Court said resolution plans are not prepared by lay persons, rather they are submitted after the financial statements and data are examined by domain and financial experts, who scan, appraise and evaluate the material as available for its usefulness, with caution and scepticism

The Supreme Court has said that any reference to ambiguities or lack of specific data or details after the acceptance of the resolution plan by the Committee of Creditors under the Insolvency and Bankruptcy Code, should be rejected, except in an egregious case where data and facts are fudged or concealed. 

A bench of Justices Sanjiv Khanna and Dipankar Datta pointed out the resolution plans are not prepared and submitted by lay persons, rather they are submitted after the financial statements and data are examined by domain and financial experts, who scan, appraise and evaluate the material as available for its usefulness, with caution and scepticism. Inadequacies and paltriness of data are accounted and chronicled for valuations and the risk involved. 

"It is rather strange to argue that the super specialists and financial experts were gullible and misunderstood the details, figures or data. The assumption is that the resolution applicant would submit the revival/resolution plan specifying the monetary amount and other obligations, after in-depth analysis of the fiscal and commercial viability of the corporate debtor," the bench said.

The court further said absence or ambiguity of details and particulars should put the parties to caution, and it is for them to ascertain details, and exercise discretion to submit or not submit resolution plan.

"Pointing out the ambiguities or lack of specific details or data, post acceptance of the resolution plan by the Committee of Creditors, should be rejected, except in an egregious case where data and facts are fudged or concealed," the bench asserted.

The court also said records of corporate debtor, who are in financial distress, may suffer from data asymmetry, debatable or even wrong data. "Thus, the provision for transactional audit etc, but this takes time and is not necessary before information memorandum or virtual data room is set up. Financial experts being aware, do tread with caution," the bench said. 

The court set aside the NCLAT's judgment of February 7, 2020, upholding the order of the NCLT of September 27, 2019. It asked the parties to appear before the NCLT on April 9, 2024 for further proceedings to cut short any delay.

Accepting the appeals, the bench approved the resolution plan, as submitted by the successful resolution applicants Deccan Value Investors LP and DVI PE (Mauritius) Ltd.
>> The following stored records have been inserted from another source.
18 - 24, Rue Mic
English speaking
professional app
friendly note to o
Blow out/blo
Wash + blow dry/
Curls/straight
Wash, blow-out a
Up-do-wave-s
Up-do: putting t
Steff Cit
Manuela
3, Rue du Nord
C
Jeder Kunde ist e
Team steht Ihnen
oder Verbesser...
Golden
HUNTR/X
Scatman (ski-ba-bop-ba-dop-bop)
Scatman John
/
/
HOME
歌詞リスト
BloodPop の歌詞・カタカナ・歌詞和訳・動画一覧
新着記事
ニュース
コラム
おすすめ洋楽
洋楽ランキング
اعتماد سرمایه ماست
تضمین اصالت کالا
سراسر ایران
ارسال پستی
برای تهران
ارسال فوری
The bench held that the impugned judgment by the NCLAT, New Delhi, which upheld the order passed by the National Company Law Tribunal, Mumbai Bench, Mumbai, as legally flawed and unsustainable in view of the judgment of this Court in 'Ebix Singapore Private Limited v. Committee of Creditors of Educomp Solutions Limited and Another' (2022).
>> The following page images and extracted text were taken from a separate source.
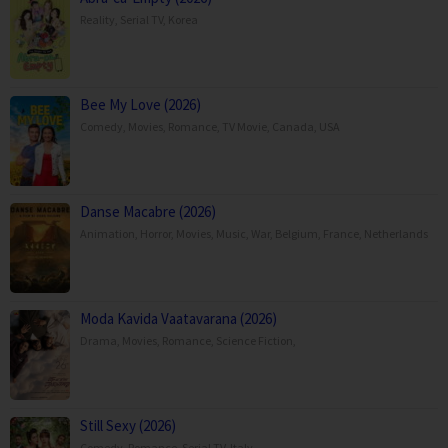
Reality
,
Serial TV
,
Korea
Bee My Love (2026)
Comedy
,
Movies
,
Romance
,
TV Movie
,
Canada
,
USA
Danse Macabre (2026)
Animation
,
Horror
,
Movies
,
Music
,
War
,
Belgium
,
France
,
Netherlands
Moda Kavida Vaatavarana (2026)
Drama
,
Movies
,
Romance
,
Science Fiction
,
Still Sexy (2026)
Comedy
,
Romance
,
Serial TV
,
Italy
The bench pointed out this court in Ebix Singapore Private Limited has inter alia held that the resolution applicant cannot withdraw or modify the resolution plan, after it is approved by the Committee of Creditors. It is immaterial that post approval by the Committee of Creditors, there is consideration under Section 31(1) of the Code by the adjudicating authority for final approval, it added.
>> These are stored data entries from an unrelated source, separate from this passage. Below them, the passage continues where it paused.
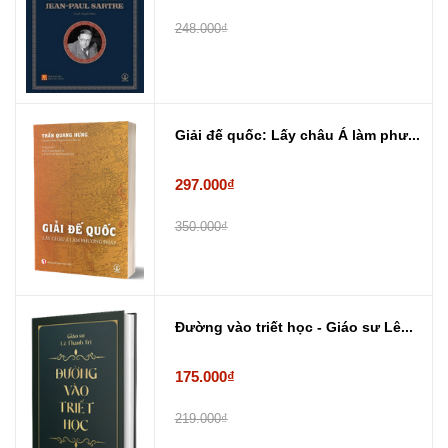
248.000₫
Giải đế quốc: Lấy châu Á làm phư...
297.000₫
350.000₫
Đường vào triết học - Giáo sư Lê...
175.000₫
219.000₫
Even the terms of the resolution plan, will not permit withdrawal or modification in the absence of a statutory provision, that allow withdrawal or amendment in the resolution plan after approval by the Committee of Creditors. The resolution plan approved by the Committee of Creditors is a creature of the Code and not a pure contract between two consenting parties, the bench pointed out.

It was contended before the court that proviso to Section 31(1) of the Code, postulated that the adjudicating authority, before passing an order for approval of the resolution plan, must satisfy itself that the resolution plan has provisions for its effective implementation. 

On this, the court pointed out that Ebix Singapore Private Limited judgment did examine this provision but rejected the argument on several grounds, including absence of legislative mandate to direct unwilling Committee of Creditors to re-negotiate or agree to withdrawal of the resolution plan at the behest of the resolution applicant.